The estimated runtime for this lab is approximately 20-30 minutes. The actual time may vary based on your familiarity with Spark and the complexity of the transformations.
Before starting this lab, ensure that you have completed the previous labs related to data transformations. Basic knowledge of Spark's DataFrame API and transformations will be helpful.
In this lab, we will perform a series of transformations on DataFrames and analyze the optimizations carried out by Catalyst. The tasks will help you gain insights into how Spark optimizes query plans for better performance. Let's dive into the tasks.
We'll first work with the Wikimedia view data, and see how Catalyst helps to optimize queries involving filtering.
Tasks
You've already worked with the data file (spark-labs/data/wiki-pageviews.txt
). In previous labs you should already have done the below.
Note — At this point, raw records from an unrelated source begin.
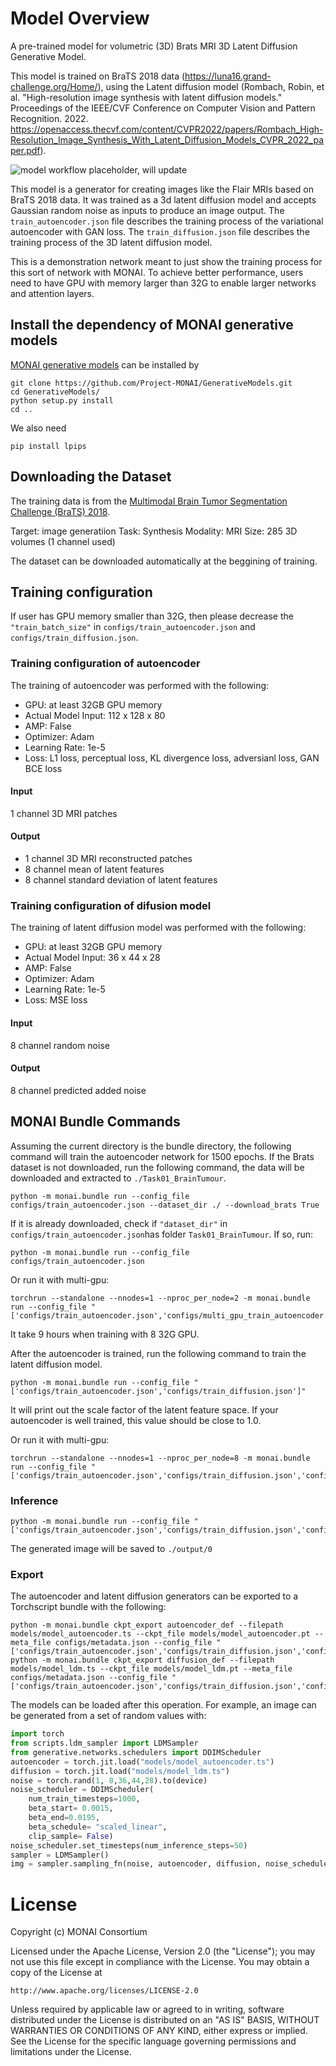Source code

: # Model Overview
A pre-trained model for volumetric (3D) Brats MRI 3D Latent Diffusion Generative Model.

This model is trained on BraTS 2018 data (https://luna16.grand-challenge.org/Home/), using the Latent diffusion model (Rombach, Robin, et al. "High-resolution image synthesis with latent diffusion models." Proceedings of the IEEE/CVF Conference on Computer Vision and Pattern Recognition. 2022. https://openaccess.thecvf.com/content/CVPR2022/papers/Rombach_High-Resolution_Image_Synthesis_With_Latent_Diffusion_Models_CVPR_2022_paper.pdf).

![model workflow placeholder, will update](https://www.google.com/url?sa=i&url=https%3A%2F%2Ftowardsdatascience.com%2Fpaper-explained-high-resolution-image-synthesis-with-latent-diffusion-models-f372f7636d42&psig=AOvVaw2X9URb15ch3IEeql1vDRRO&ust=1682555678960000&source=images&cd=vfe&ved=0CBAQjRxqFwoTCOCzmr-mxv4CFQAAAAAdAAAAABAE)

This model is a generator for creating images like the Flair MRIs based on BraTS 2018 data. It was trained as a 3d latent diffusion model and accepts Gaussian random noise as inputs to produce an image output. The `train_autoencoder.json` file describes the training process of the variational autoencoder with GAN loss. The `train_diffusion.json` file describes the training process of the 3D latent diffusion model.

This is a demonstration network meant to just show the training process for this sort of network with MONAI. To achieve better performance, users need to have GPU with memory larger than 32G to enable larger networks and attention layers.

## Install the dependency of MONAI generative models
[MONAI generative models](https://github.com/Project-MONAI/GenerativeModels) can be installed by
```
git clone https://github.com/Project-MONAI/GenerativeModels.git
cd GenerativeModels/
python setup.py install
cd ..
```
We also need
```
pip install lpips
```

## Downloading the Dataset
The training data is from the [Multimodal Brain Tumor Segmentation Challenge (BraTS) 2018](https://www.med.upenn.edu/sbia/brats2018.html).

Target: image generatiion
Task: Synthesis
Modality: MRI
Size: 285 3D volumes (1 channel used)

The dataset can be downloaded automatically at the beggining of training.

## Training configuration
If user has GPU memory smaller than 32G, then please decrease the `"train_batch_size"` in `configs/train_autoencoder.json` and `configs/train_diffusion.json`.

### Training configuration of autoencoder
The training of autoencoder was performed with the following:

- GPU: at least 32GB GPU memory
- Actual Model Input: 112 x 128 x 80
- AMP: False
- Optimizer: Adam
- Learning Rate: 1e-5
- Loss: L1 loss, perceptual loss, KL divergence loss, adversianl loss, GAN BCE loss

#### Input
1 channel 3D MRI patches

#### Output
- 1 channel 3D MRI reconstructed patches
- 8 channel mean of latent features
- 8 channel standard deviation of latent features

### Training configuration of difusion model
The training of latent diffusion model was performed with the following:

- GPU: at least 32GB GPU memory
- Actual Model Input: 36 x 44 x 28
- AMP: False
- Optimizer: Adam
- Learning Rate: 1e-5
- Loss: MSE loss

#### Input
8 channel random noise

#### Output
8 channel predicted added noise


## MONAI Bundle Commands

Assuming the current directory is the bundle directory, the following command will train the autoencoder network for 1500 epochs.
If the Brats dataset is not downloaded, run the following command, the data will be downloaded and extracted to `./Task01_BrainTumour`.
```
python -m monai.bundle run --config_file configs/train_autoencoder.json --dataset_dir ./ --download_brats True
```
If it is already downloaded, check if `"dataset_dir"` in `configs/train_autoencoder.json`has folder `Task01_BrainTumour`. If so, run:
```
python -m monai.bundle run --config_file configs/train_autoencoder.json
```

Or run it with multi-gpu:
```
torchrun --standalone --nnodes=1 --nproc_per_node=2 -m monai.bundle run --config_file "['configs/train_autoencoder.json','configs/multi_gpu_train_autoencoder.json']"
```
It take 9 hours when training with 8 32G GPU.

After the autoencoder is trained, run the following command to train the latent diffusion model.
```
python -m monai.bundle run --config_file "['configs/train_autoencoder.json','configs/train_diffusion.json']"
```
It will print out the scale factor of the latent feature space. If your autoencoder is well trained, this value should be close to 1.0.

Or run it with multi-gpu:
```
torchrun --standalone --nnodes=1 --nproc_per_node=8 -m monai.bundle run --config_file "['configs/train_autoencoder.json','configs/train_diffusion.json','configs/multi_gpu_train_autoencoder.json','configs/multi_gpu_train_diffusion.json']"
```


### Inference
```
python -m monai.bundle run --config_file "['configs/train_autoencoder.json','configs/train_diffusion.json','configs/inference.json']"
```
The generated image will be saved to `./output/0`


### Export

The autoencoder and latent diffusion generators can be exported to a Torchscript bundle with the following:

```
python -m monai.bundle ckpt_export autoencoder_def --filepath models/model_autoencoder.ts --ckpt_file models/model_autoencoder.pt --meta_file configs/metadata.json --config_file "['configs/train_autoencoder.json','configs/train_diffusion.json','configs/inference.json']"
python -m monai.bundle ckpt_export diffusion_def --filepath models/model_ldm.ts --ckpt_file models/model_ldm.pt --meta_file configs/metadata.json --config_file "['configs/train_autoencoder.json','configs/train_diffusion.json','configs/inference.json']"
```

The models can be loaded after this operation. For example, an image can be generated from a set of random values with:

```python
import torch
from scripts.ldm_sampler import LDMSampler
from generative.networks.schedulers import DDIMScheduler
autoencoder = torch.jit.load("models/model_autoencoder.ts")
diffusion = torch.jit.load("models/model_ldm.ts")
noise = torch.rand(1, 8,36,44,28).to(device)
noise_scheduler = DDIMScheduler(
    num_train_timesteps=1000,
    beta_start= 0.0015,
    beta_end=0.0195,
    beta_schedule= "scaled_linear",
    clip_sample= False)
noise_scheduler.set_timesteps(num_inference_steps=50)
sampler = LDMSampler()
img = sampler.sampling_fn(noise, autoencoder, diffusion, noise_scheduler)
```

# License
Copyright (c) MONAI Consortium

Licensed under the Apache License, Version 2.0 (the "License");
you may not use this file except in compliance with the License.
You may obtain a copy of the License at

    http://www.apache.org/licenses/LICENSE-2.0

Unless required by applicable law or agreed to in writing, software
distributed under the License is distributed on an "AS IS" BASIS,
WITHOUT WARRANTIES OR CONDITIONS OF ANY KIND, either express or implied.
See the License for the specific language governing permissions and
limitations under the License.
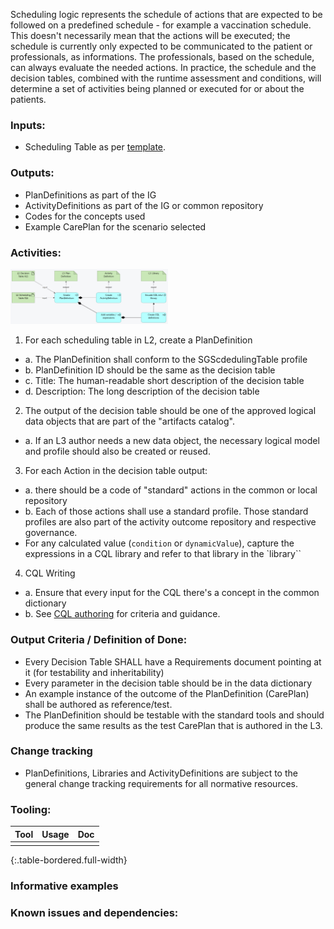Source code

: Scheduling logic represents the schedule of actions that are expected to be followed on a predefined schedule - for example a vaccination schedule. This doesn't necessarily mean that the actions will be executed; the schedule is currently only expected to be communicated to the patient or professionals, as informations. The professionals, based on the schedule, can always evaluate the needed actions. In practice, the schedule and the decision tables, combined with the runtime assessment and conditions, will determine a set of activities being planned or executed for or about the patients.


### **Inputs:** 

* Scheduling Table as per [template](https://worldhealthorg.sharepoint.com/:x:/r/sites/DigitalAcceleratorKits/_layouts/15/Doc.aspx?sourcedoc=%7B17A8AAB1-8120-48DD-92E7-7811AB74E5D5%7D&file=Web%20Annex%20B.%20Decision%20support%20logic_template%20V3.xlsx&action=default&mobileredirect=true). 

### **Outputs:**

* PlanDefinitions as part of the IG
* ActivityDefinitions as part of the IG or common repository
* Codes for the concepts used 
* Example CarePlan for the scenario selected

### **Activities:**

<img src="./l3_process_logic.png" style="width:50%"/>
<br clear="all"/>


1. For each scheduling table in L2, create a PlanDefinition
  - a. The PlanDefinition shall conform to the SGScdedulingTable profile
  - b. PlanDefinition ID should be the same as the decision table
  - c. Title: The human-readable short description of the decision table
  - d. Description: The long description of the decision table
2. The output of the decision table should be one of the approved logical data objects that are part of the "artifacts catalog". 
  - a. If an L3 author needs a new data object, the necessary logical model and profile should also be created or reused.
3. For each Action in the decision table output:
  - a. there should be a code of "standard" actions in the common or local repository
  - b. Each of those actions shall use a standard profile. Those standard profiles are also part of the activity outcome repository and respective governance.
  - For any calculated value (`condition` or `dynamicValue`), capture the expressions in a CQL library and refer to that library in the `library``
4. CQL Writing
  - a. Ensure that every input for the CQL there's a concept in the common dictionary
  - b. See [CQL authoring](l3_cql.html) for criteria and guidance.
  

### **Output Criteria / Definition of Done:**

* Every Decision Table SHALL have a Requirements document pointing at it (for testability and inheritability)
* Every parameter in the decision table should be in the data dictionary
* An example instance of the outcome of the PlanDefinition (CarePlan) shall be authored as reference/test.
* The PlanDefinition should be testable with the standard tools and should produce the same results as the  test CarePlan that is authored in the L3.



### **Change tracking**
* PlanDefinitions, Libraries and ActivityDefinitions are subject to the general change tracking requirements for all normative resources.

### **Tooling:**

| Tool | Usage | Doc |
| --- | ---| --- |
|  |  | |
{:.table-bordered.full-width}  
   

### **Informative examples**

### **Known issues and dependencies:**






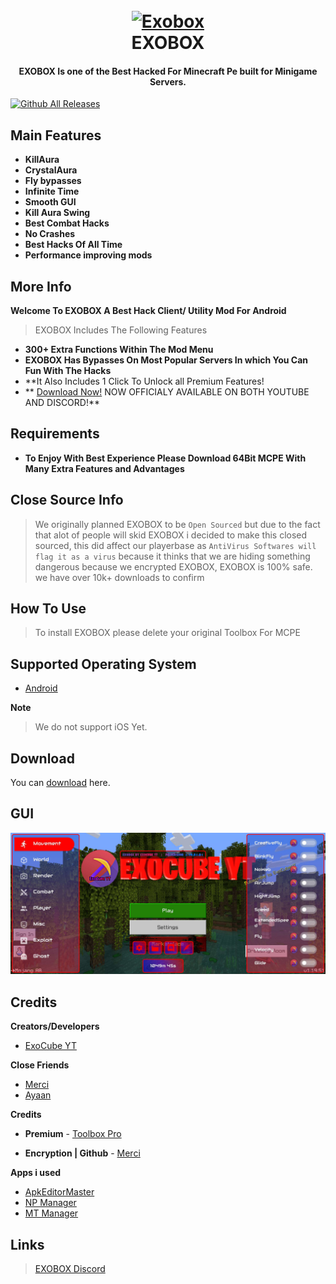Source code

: 
<h1 align="center">
  <br>
  <a href="https://www.youtube.com/c/ExoCubeYT"><img src="https://cdn.discordapp.com/attachments/827104610355380224/1054716733480521738/icon.png" alt="Exobox" width="200"></a>
  <br>
  EXOBOX
  <br>
</h1>

<h4 align="center">EXOBOX Is one of the Best Hacked For Minecraft Pe built for Minigame Servers</a>.</h4>

[![Github All Releases](https://img.shields.io/github/downloads/ExoCubeYT/ExoBox/total.svg)]()

## Main Features

* **KillAura**
* **CrystalAura**
* **Fly bypasses**
* **Infinite Time**
* **Smooth GUI**
* **Kill Aura Swing**
* **Best Combat Hacks**
* **No Crashes**
* **Best Hacks Of All Time**
* **Performance improving mods**

## More Info

**Welcome To EXOBOX  A Best Hack Client/ Utility Mod For Android**
> EXOBOX Includes The Following Features

* **300+ Extra Functions Within The Mod Menu**
* **EXOBOX Has Bypasses On Most Popular Servers In which You Can Fun With The Hacks**
* **It Also Includes 1 Click To Unlock all Premium Features!
* ** [Download Now!](https://dsc.gg/exocube) NOW OFFICIALY AVAILABLE ON BOTH YOUTUBE AND DISCORD!**

## Requirements

- **To Enjoy With Best Experience Please Download 64Bit MCPE With Many Extra Features and Advantages**


## Close Source Info
> We originally planned EXOBOX to be ```Open Sourced``` but due to the fact that alot of people will skid EXOBOX
i decided to make this closed sourced, this did affect our playerbase as ```AntiVirus Softwares will flag it as a virus``` because it thinks that we are hiding something dangerous because we encrypted EXOBOX, EXOBOX is 100% safe. we have over 10k+ downloads to confirm

## How To Use

> To install EXOBOX please delete your original Toolbox For MCPE

## Supported Operating System

- [Android](https://www.android.com/intl/en_ph/)

**Note**
> We do not support iOS Yet.

## Download

You can [download](https://github.com/ExoCubeYT/ExoBox/releases) here.

## GUI
![](gui.jpg)
## Credits

**Creators/Developers**

- [ExoCube YT](https://www.youtube.com/c/ExoCubeYT)


**Close Friends**

- [Merci](https://www.youtube.com/channel/UC_6BCq6s3Kz50Wynr753_UA)
- [Ayaan](https://m.youtube.com/@AYAANMCPE)

**Credits**

- **Premium** - [Toolbox Pro](https://dsc.gg/tbpro)

- **Encryption | Github** - [Merci](https://dsc.gg/mclient)


**Apps i used**

- [ApkEditorMaster](https://www.mediafire.com/file/kret3hpauekxcvs/ApkEditorMaster.apk/file)
- [NP Manager](https://wwk.lanzoue.com/i5gx90fufe6b)
- [MT Manager](https://mt2.cn)



## Links

> [EXOBOX Discord](https://dsc.gg/exocube)

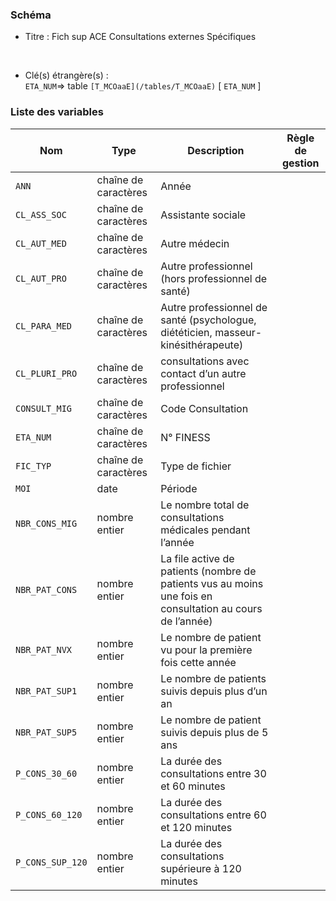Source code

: ### Schéma


- Titre : Fich sup ACE Consultations externes Spécifiques
<br />



- Clé(s) étrangère(s) : <br />
`ETA_NUM`=> table `[T_MCOaaE](/tables/T_MCOaaE)` [ `ETA_NUM` ]<br />

 
### Liste des variables

Nom | Type | Description | Règle de gestion
-|-|-|-
`ANN`| chaîne de caractères |Année||
`CL_ASS_SOC`| chaîne de caractères |Assistante sociale||
`CL_AUT_MED`| chaîne de caractères |Autre médecin||
`CL_AUT_PRO`| chaîne de caractères |Autre professionnel (hors professionnel de santé)||
`CL_PARA_MED`| chaîne de caractères |Autre professionnel de santé (psychologue, diététicien, masseur-kinésithérapeute)||
`CL_PLURI_PRO`| chaîne de caractères |consultations avec contact d’un autre professionnel||
`CONSULT_MIG`| chaîne de caractères |Code Consultation||
`ETA_NUM`| chaîne de caractères |N° FINESS||
`FIC_TYP`| chaîne de caractères |Type de fichier||
`MOI`| date |Période||
`NBR_CONS_MIG`| nombre entier |Le nombre total de consultations médicales pendant l’année||
`NBR_PAT_CONS`| nombre entier |La file active de patients (nombre de patients vus au moins une fois en consultation au cours de l’année)||
`NBR_PAT_NVX`| nombre entier |Le nombre de patient vu pour la première fois cette année||
`NBR_PAT_SUP1`| nombre entier |Le nombre de patients suivis depuis plus d’un an||
`NBR_PAT_SUP5`| nombre entier |Le nombre de patient suivis depuis plus de 5 ans||
`P_CONS_30_60`| nombre entier |La durée des consultations entre 30 et 60 minutes||
`P_CONS_60_120`| nombre entier |La durée des consultations entre 60 et 120 minutes||
`P_CONS_SUP_120`| nombre entier |La durée des consultations supérieure à 120 minutes||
If you haven't, then do it now.
- Loaded the data, and then split on whitespace.
- Create a new dataframe with a finer-grained schema.
- We illustrate doing that below.
import org.apache.spark.sql.Dataset;
import org.apache.spark.sql.Row;
import org.apache.spark.sql.SparkSession;
import org.apache.spark.sql.functions.*;
public class SparkJavaExample {
public static void main(String[] args) {
// Create a SparkSession
SparkSession spark = SparkSession.builder()
.appName("SparkJavaExample")
.getOrCreate();
// Load the file into Spark
Dataset<Row> viewsDF = spark.read().text("spark-labs/data/wiki-pageviews.txt");
// Split on whitespace
Dataset<Row> splitViewsDF = viewsDF.select(split(viewsDF.col("value"), "\\s+").alias("splitLine"));
// Use a better schema
Dataset<Row> viewsWithSchemaDF = splitViewsDF.select(
splitViewsDF.col("splitLine").getItem(0).alias("domain"),
splitViewsDF.col("splitLine").getItem(1).alias("pageName"),
splitViewsDF.col("splitLine").getItem(2).cast("integer").alias("viewCount"),
splitViewsDF.col("splitLine").getItem(3).cast("long").alias("size")
);
// Show the resulting DataFrame
viewsWithSchemaDF.show();
// Stop the SparkSession
spark.stop();
}
}
Tasks
- First, write a transformation to order viewsWithSchemaDF by viewCount .
- explain the above transformation.
- Note that there is shuffling involved (an Exchange ).
- It needs to shuffle data to sort the rows.
- Next, filter viewsWithSchemaDF so you only view rows where the domain starts with "en".
- Put the filter at the end of the transformation chain in your code (after the ordering).
- You can use the following on the domain column to accomplish this.
- Python: startswith("en") (Lowercase w)
- explain this transformation.
- You should see the filtering happening before the shuffle for ordering.
- Catalyst has pushed the filter down to improve efficiency.
- View the steps that Catalyst took with the detailed version of explain()
- Optionally, try the transformation with the filter placed before the ordering.
- It should give you exactly the same plan.